- [STUDY MATERIAL]:

# # # # # # #

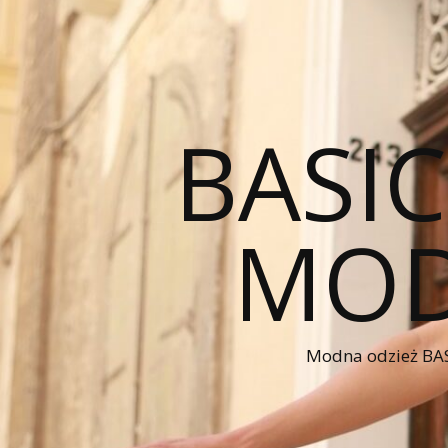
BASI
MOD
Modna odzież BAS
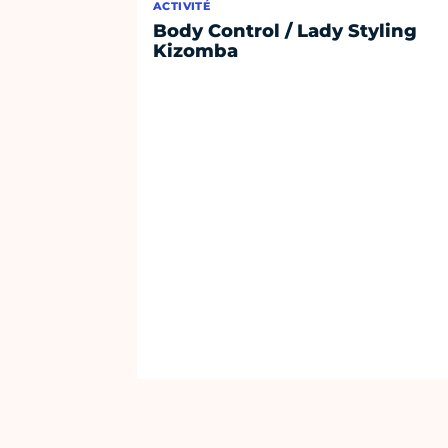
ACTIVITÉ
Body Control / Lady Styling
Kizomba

# # # # # # #

- [EXERCISE REQUIREMENTS]: Leaving the pictures out, print every line of the listing exactly.

- [ANSWER BOX]:
BASI
MOD
Modna odzież BAS
ACTIVITÉ
Body Control / Lady Styling
Kizomba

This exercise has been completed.